Mamalia yang Dikurung di Kebun Binatang dan Akuarium Alami Kerusakan Otak

By National Geographic Indonesia, Kamis, 1 Oktober 2020 | 12:53 WIB
Bayi gajah di kebun binatang Thailand mati setelah melakukan atraksi. (Moving Animals via nypost.com)

Olahraga meningkatkan produksi koneksi baru dan meningkatkan kemampuan kognitif.

Di habitat alami, binatang-binatang ini harus bergerak untuk bertahan hidup, menempuh jarak yang jauh untuk mencari makan, atau menemukan pasangan.

Gajah biasanya bergerak sejauh sekitar 24 kilometer (km) hingga 190 km per hari. Di kebun binatang, jarak yang mereka tempuh hanya sekitar 5 km per hari secara rata-rata, seringkali berjalan bolak-balik di kandang yang kecil.

Seekor orca bebas yang dipelajari di Kanada dapat menempuh jarak hingga 250 km per hari; sementara itu, rata-rata akuarium orca luasnya hampir 10.000 kali lebih kecil dibandingkan tempat tinggal alaminya.

Mengganggu reaksi kimia otak dan membunuh banyak sel

Tinggal di kandang yang sempit atau tidak memungkinkan perilaku normal mengakibatkan terjadinya frustasi kronis dan kebosanan.

Di alam liar, sistem yang merespons stres pada binatang membantu mereka untuk kabur dari bahaya.

Namun, kurungan menjebak binatang-binatang menjadi hampir tidak dapat memegang kendali sama sekali akan lingkungan mereka sendiri.

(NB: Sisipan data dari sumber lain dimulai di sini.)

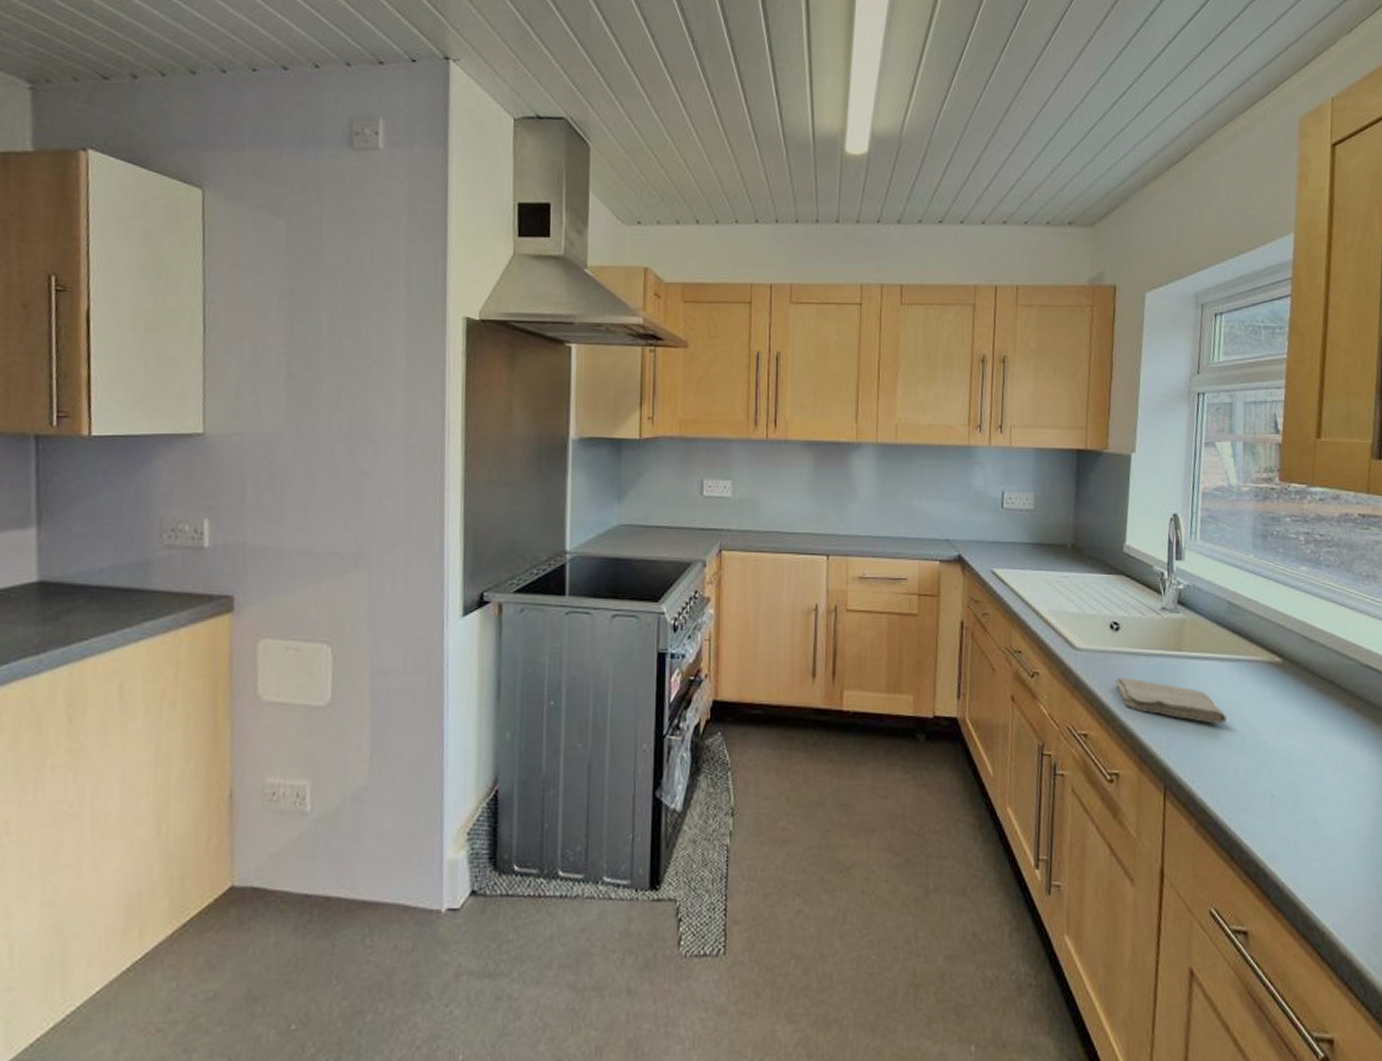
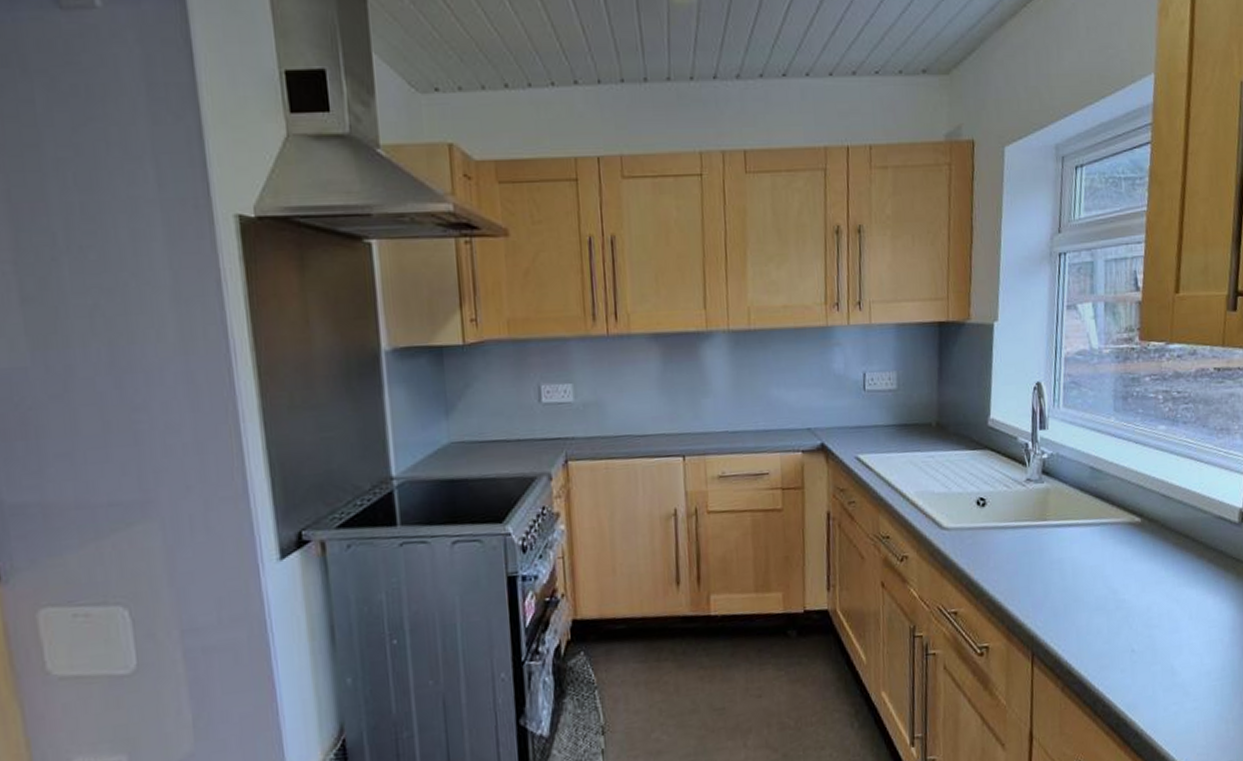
washcloth: present [1115,677,1228,723] -> none [983,552,1091,588]

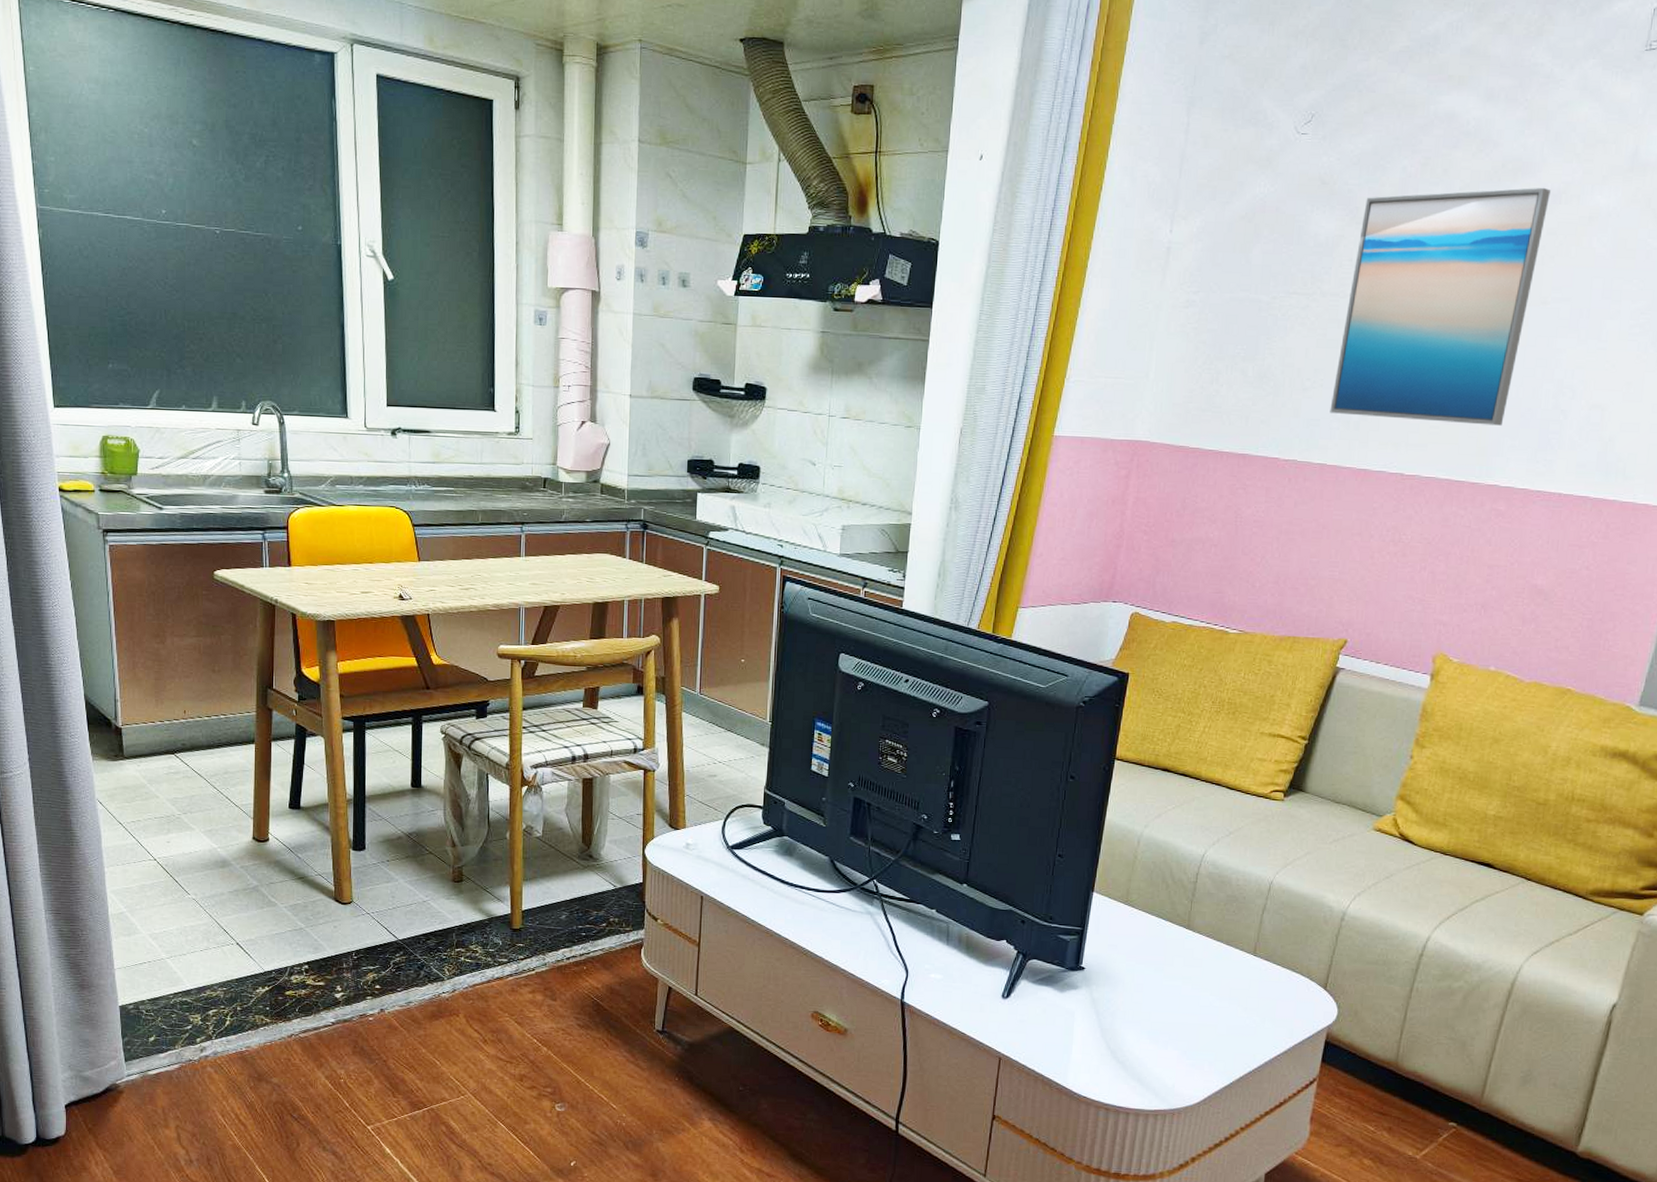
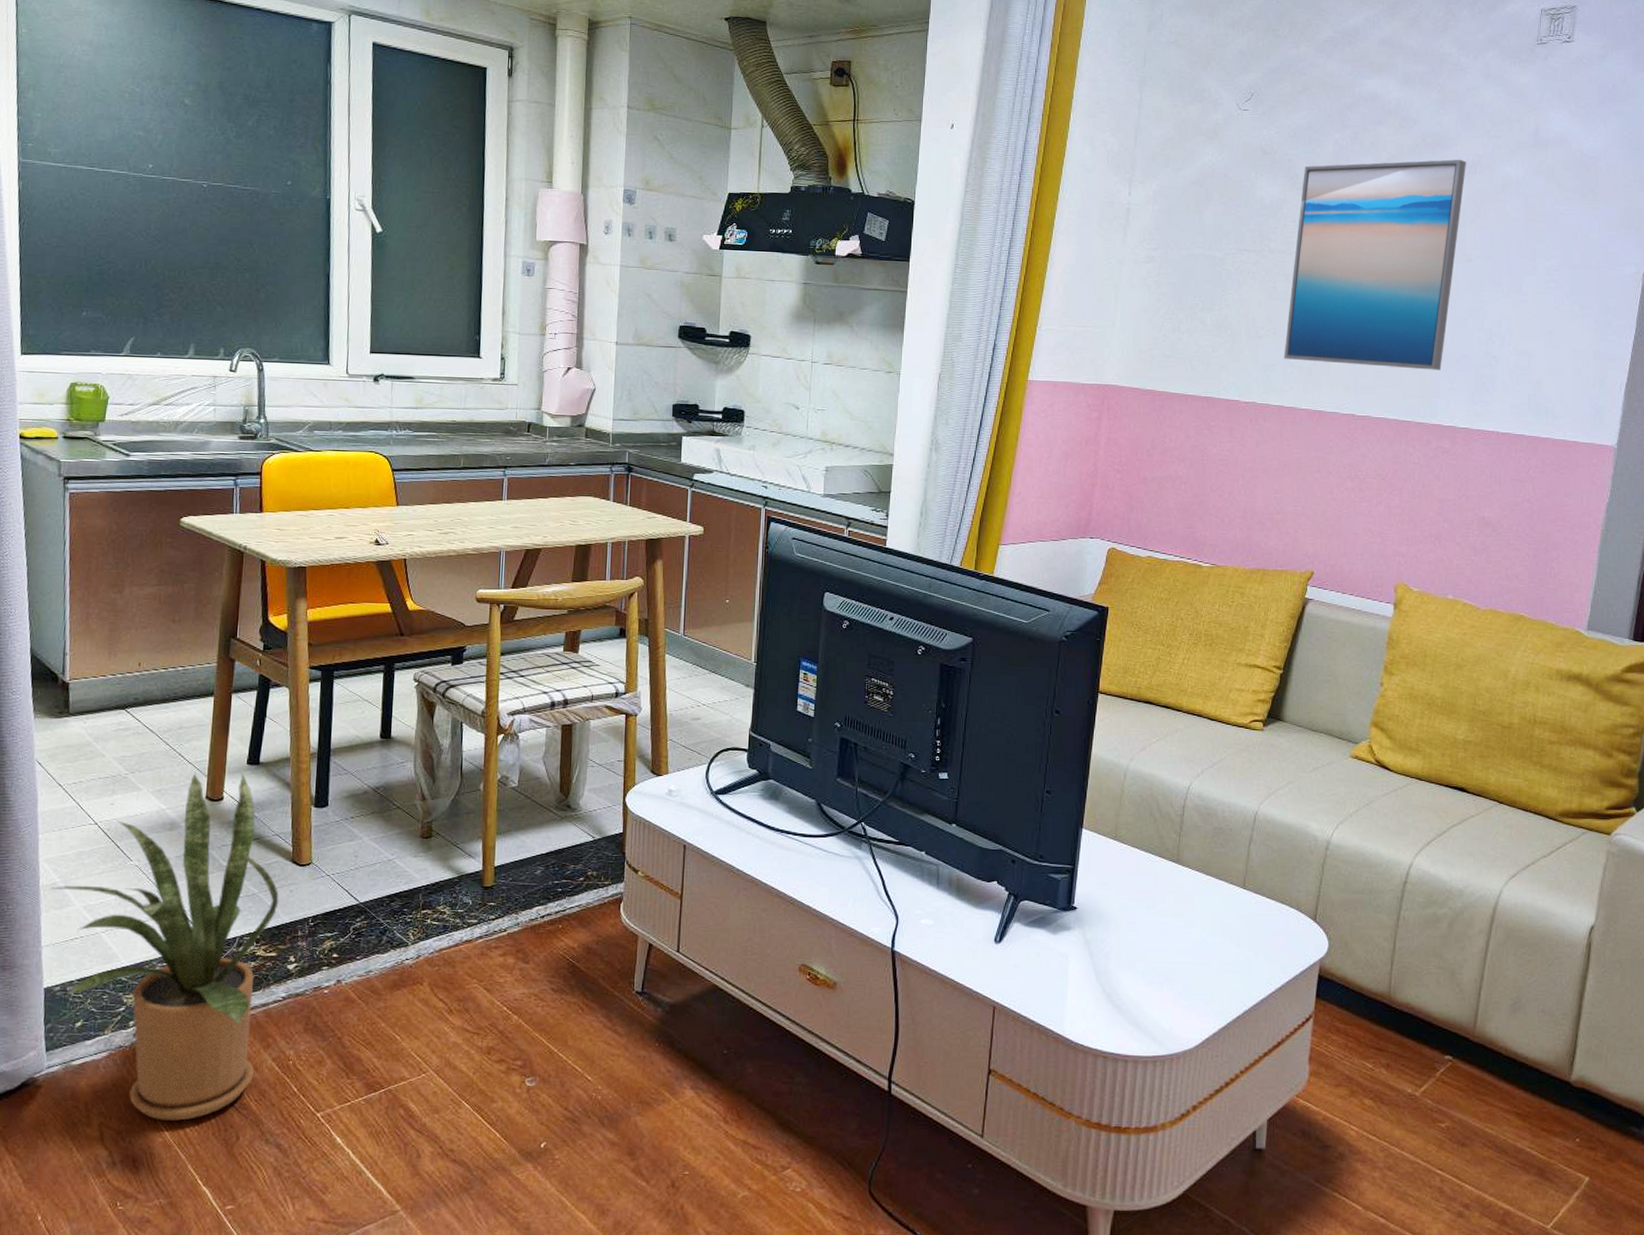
house plant: none [119,815,324,1127] -> present [51,772,279,1121]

Situasi seperti ini menumbuhkan perilaku ketidakberdayaan, dan secara negatif mempengaruhi hipokampus - yang mengontrol fungsi memori, dan amigdala - yang memproses emosi.

Stres yang berkepanjangan menaikkan hormon stres dan merusak, bahkan membunuh neuron pada kedua bagian otak.

Hal ini juga mengganggu keseimbangan serotonin yang sensitif, neurotransmitter yang menstabilkan mood, dan fungsi-fungsi lainnya.

Pada manusia, kekurangan asupan bisa memicu masalah psikiatrik, kegelisahan, gangguan mood atau post-traumatic stress disorder (PTSD).

Gajah, orca, dan binatang lainnya dengan otak yang besar, cenderung bereaksi dengan cara yang mirip terhadap kehidupan di lingkungan yang memicu stres.